Restate the passage on session types from the words "But as @progandy" through "in to a TTY.", switching "display manager" to "login manager".

:: GIVEN PASSAGE

But as @progandy pointed out, unless the client has elevated privileges, it isn't able to create a new session. If I understand correctly, in this issue, there is no display manager, sway was started after logging in to a TTY.

Setting XDG_SESSION_TYPE in .pam_environment works if always starting a graphical session after logging in, but would probably cause unwanted behaviour if a graphical session is started in one tty and a text console is in another tty. For example, I have this in my .profile:

if [ -z "$DISPLAY" ] && [ "$XDG_VTNR" -eq 1 ]; then
  exec startx
fi

So that if I log in on tty 1, then I start X, but I can still get a normal terminal if I log in to another tty as a fallback.

poettering added a commit to poettering/systemd that referenced this issue Jan 7, 2020
Previously we'd allow marking TTY sessions as idle, but when the user
tried to unmark it as idle again it we'd just revert to automatic TTY
atime idle detection, thus making it impossible to mark the session as
non-idle, unless its TTY is atime-touched all the time. But of course,
marking a session as idle is pretty much fatal if you never can mark it
as non-idle again.

::::
:: EXTRACTED RECORDS

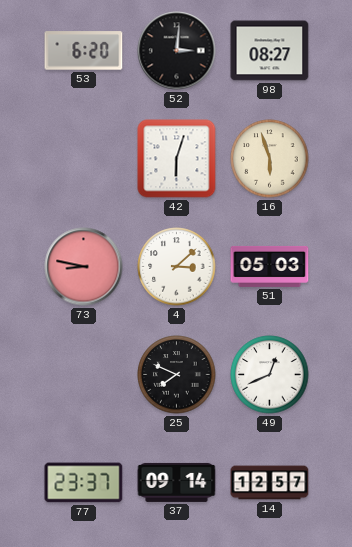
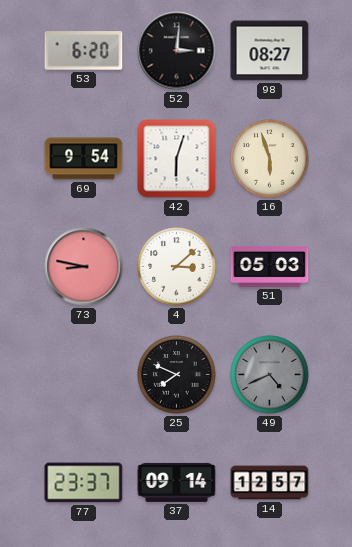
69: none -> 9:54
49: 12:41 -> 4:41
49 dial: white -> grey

::::
:: EXTRACTED RECORDS

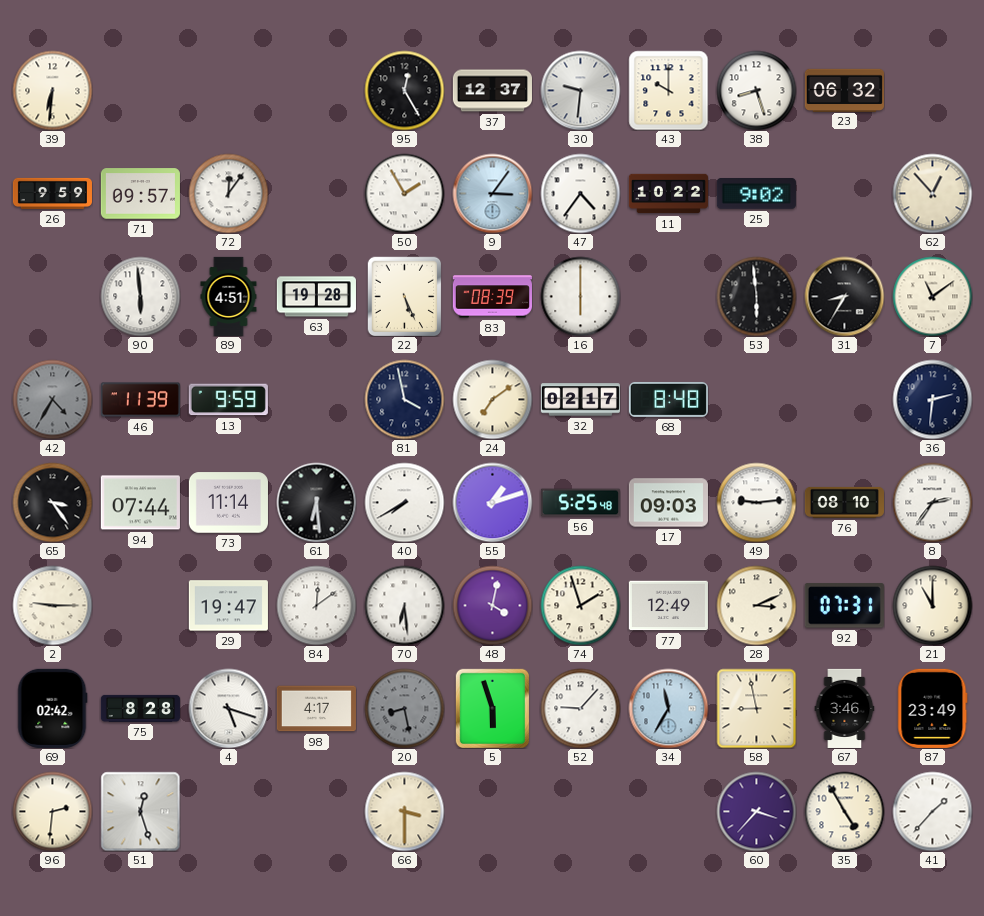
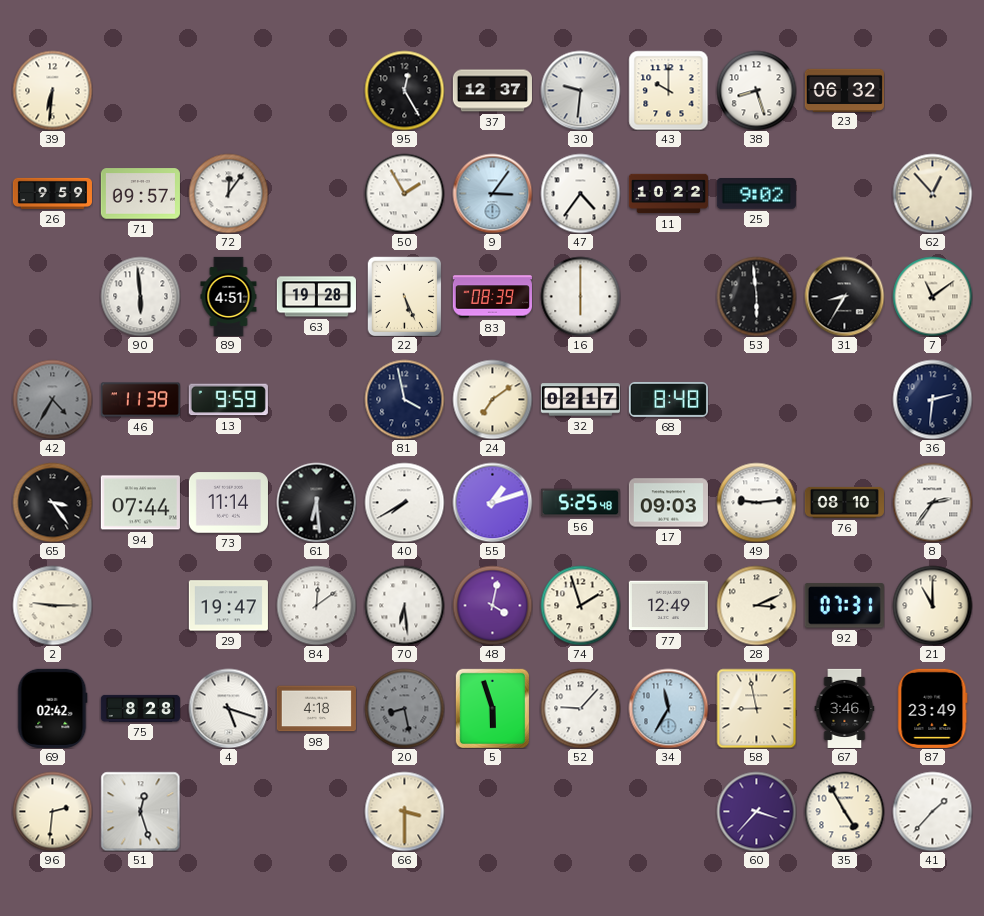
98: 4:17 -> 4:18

::::

#### WRITTEN SOLUTION
But as @progandy pointed out, unless the client has elevated privileges, it isn't able to create a new session. If I understand correctly, in this issue, there is no login manager, sway was started after logging in to a TTY.